+++ EXERCISE DATA +++

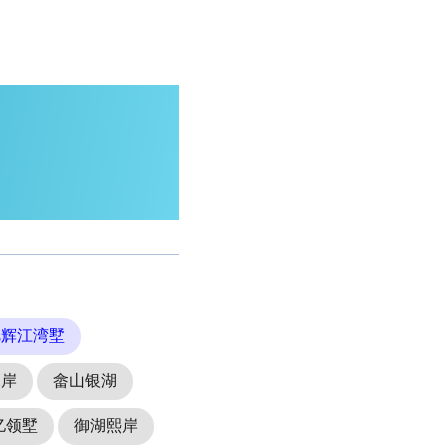
旭辉江湾墅
水岸
畲山银湖
亿领墅
御湖熙岸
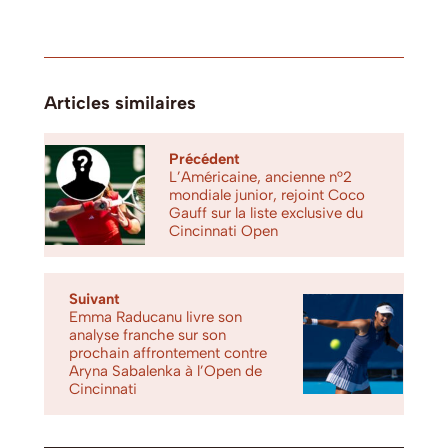
Articles similaires
Précédent
L’Américaine, ancienne n°2
mondiale junior, rejoint Coco
Gauff sur la liste exclusive du
Cincinnati Open
Suivant
Emma Raducanu livre son
analyse franche sur son
prochain affrontement contre
Aryna Sabalenka à l’Open de
Cincinnati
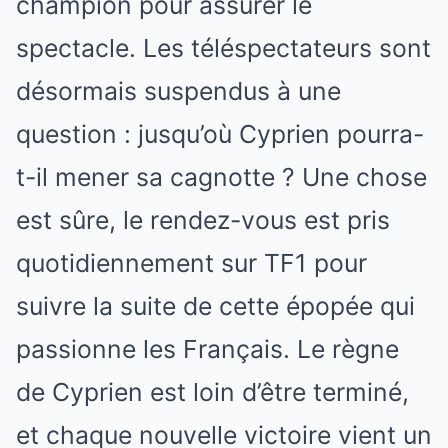
champion pour assurer le
spectacle. Les téléspectateurs sont
désormais suspendus à une
question : jusqu’où Cyprien pourra-
t-il mener sa cagnotte ? Une chose
est sûre, le rendez-vous est pris
quotidiennement sur TF1 pour
suivre la suite de cette épopée qui
passionne les Français. Le règne
de Cyprien est loin d’être terminé,
et chaque nouvelle victoire vient un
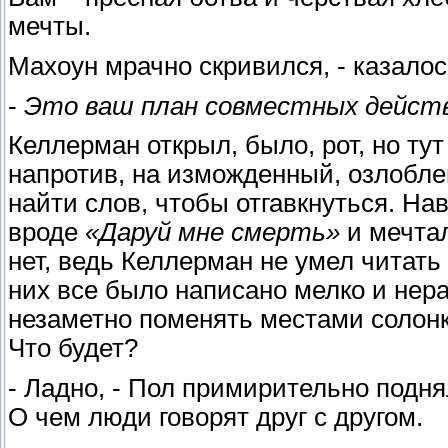
мечты.
Махоун мрачно скривился, - казалось
-
Это ваш план совместных дейст
Келлерман открыл, было, рот, но тут
напротив, на изможденный, озлоблен
найти слов, чтобы отгавкнуться. Н
вроде
«Даруй мне смерть»
и мечтал
нет, ведь Келлерман не умел читать
них все было написано мелко и нера
незаметно поменять местами солонк
Что будет?
- Ладно, - Пол примирительно подня
О чем люди говорят друг с другом.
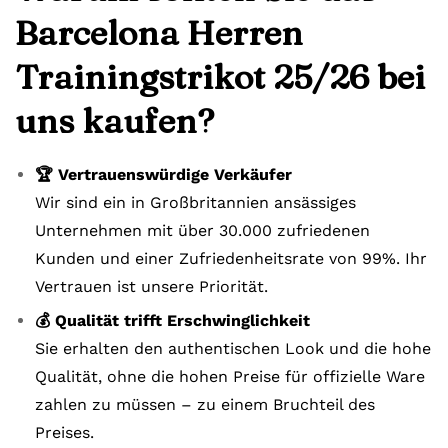
Barcelona Herren
Trainingstrikot 25/26 bei
uns kaufen?
🏆 Vertrauenswürdige Verkäufer
Wir sind ein in Großbritannien ansässiges
Unternehmen mit über 30.000 zufriedenen
Kunden und einer Zufriedenheitsrate von 99%. Ihr
Vertrauen ist unsere Priorität.
💰 Qualität trifft Erschwinglichkeit
Sie erhalten den authentischen Look und die hohe
Qualität, ohne die hohen Preise für offizielle Ware
zahlen zu müssen – zu einem Bruchteil des
Preises.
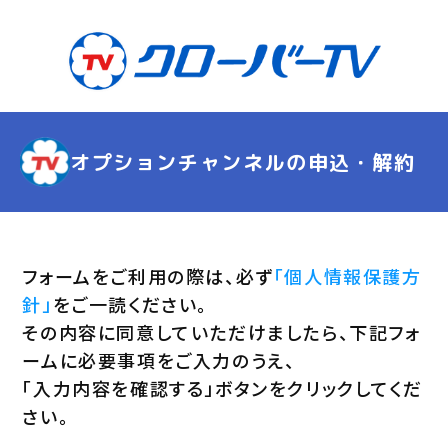
オプションチャンネルの申込・解約
フォームをご利用の際は、必ず
「個人情報保護方
針」
をご一読ください。
その内容に同意していただけましたら、下記フォ
ームに必要事項をご入力のうえ、
「入力内容を確認する」ボタンをクリックしてくだ
さい。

+++

* PROBLEM REQUIREMENTS *
Please transcribe the entries precisely and omit any images they hold.

* TASK RESPONSE *
旭辉江湾墅
水岸
畲山银湖
亿领墅
御湖熙岸
Articles similaires
Précédent
L’Américaine, ancienne n°2
mondiale junior, rejoint Coco
Gauff sur la liste exclusive du
Cincinnati Open
Suivant
Emma Raducanu livre son
analyse franche sur son
prochain affrontement contre
Aryna Sabalenka à l’Open de
Cincinnati
champion pour assurer le
spectacle. Les téléspectateurs sont
désormais suspendus à une
question : jusqu’où Cyprien pourra-
t-il mener sa cagnotte ? Une chose
est sûre, le rendez-vous est pris
quotidiennement sur TF1 pour
suivre la suite de cette épopée qui
passionne les Français. Le règne
de Cyprien est loin d’être terminé,
et chaque nouvelle victoire vient un
мечты.
Махоун мрачно скривился, - казалось
-
Это ваш план совместных дейст
Келлерман открыл, было, рот, но тут
напротив, на изможденный, озлоблен
найти слов, чтобы отгавкнуться. Н
вроде
«Даруй мне смерть»
и мечтал
нет, ведь Келлерман не умел читать
них все было написано мелко и нера
незаметно поменять местами солонк
Что будет?
- Ладно, - Пол примирительно подня
О чем люди говорят друг с другом.
Barcelona Herren
Trainingstrikot 25/26 bei
uns kaufen?
🏆 Vertrauenswürdige Verkäufer
Wir sind ein in Großbritannien ansässiges
Unternehmen mit über 30.000 zufriedenen
Kunden und einer Zufriedenheitsrate von 99%. Ihr
Vertrauen ist unsere Priorität.
💰 Qualität trifft Erschwinglichkeit
Sie erhalten den authentischen Look und die hohe
Qualität, ohne die hohen Preise für offizielle Ware
zahlen zu müssen – zu einem Bruchteil des
Preises.
オプションチャンネルの申込・解約
フォームをご利用の際は、必ず
「個人情報保護方
針」
をご一読ください。
その内容に同意していただけましたら、下記フォ
ームに必要事項をご入力のうえ、
「入力内容を確認する」ボタンをクリックしてくだ
さい。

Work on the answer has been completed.